**Excerpted text**:
You need a WRITTEN budget in place, with the actual amounts of money coming in, and your major expenses in exact dollar amounts (housing, insurance, groceries, savings, and utilities). Sit down with a hard copy calendar, and write in when bills are due, and the actual amount. Then figure out how you’re going to cover those expenses, while ensuring there’s food on the table, gas in the car, and a roof over your head.
Details matter – you need real numbers, and if in doubt, round up (another of my favorite strategies).
If you have no idea what the actual spending amounts are, start tracking. Either pull the info from your online banking app, or keep hard copies of receipts, but by the end of the day, sit down with a piece of paper and write this stuff down.
You got it – WRITE IT DOWN. Old school advice in our high tech age, but there’s something about actually writing down numbers that forces us to actually appreciate our spending habits (and if you’re trying to stretch your $1500 paycheque to cover living expenses for four people, three $20 stops at your local coffee shop doesn’t make much sense).
A written plan gives you the big picture of your monthly expenses – and you can apply it to see the patterns over the year. You can adjust your spending to avoid leaking money on unnecessary expenses and plug up some holes in your financial plan. Maybe that $20 a week takeout coffee habit (at over a $1000 a year) is costing you more than you realized.

**Saved data entries**:
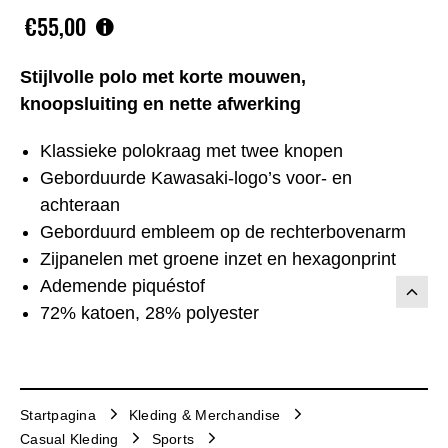
€55,00
Stijlvolle polo met korte mouwen,
knoopsluiting en nette afwerking
Klassieke polokraag met twee knopen
Geborduurde Kawasaki-logo’s voor- en
achteraan
Geborduurd embleem op de rechterbovenarm
Zijpanelen met groene inzet en hexagonprint
Ademende piquéstof
72% katoen, 28% polyester
Startpagina
Kleding & Merchandise
Casual Kleding
Sports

**What you will do**:
• 1. Rewrite the paragraph in the budgeting advice that begins "You need a WRITTEN budget" as a short list, keeping its main facts.
• 2. Answer these from the budgeting advice:
(a) What should you do with numbers if you're in doubt?
(b) What two ways of getting your actual spending amounts are mentioned?
(c) How much a year is the $20-a-week takeout coffee habit said to cost?
• 3. From the budgeting advice, extract everything from "A written plan" down to "than you realized.".

**Results**:
• 1.
- Make a written budget showing the exact money coming in and your major expenses in dollars: housing, insurance, groceries, savings and utilities.
- Use a paper calendar to mark when each bill is due and how much it is.
- Work out how to pay those bills while still covering food, gas for the car and a roof over your head.

• 2.
(a) Round them up.
(b) Pull the information from your online banking app, or keep hard copies of receipts.
(c) Over $1000 a year.

• 3.
A written plan gives you the big picture of your monthly expenses – and you can apply it to see the patterns over the year. You can adjust your spending to avoid leaking money on unnecessary expenses and plug up some holes in your financial plan. Maybe that $20 a week takeout coffee habit (at over a $1000 a year) is costing you more than you realized.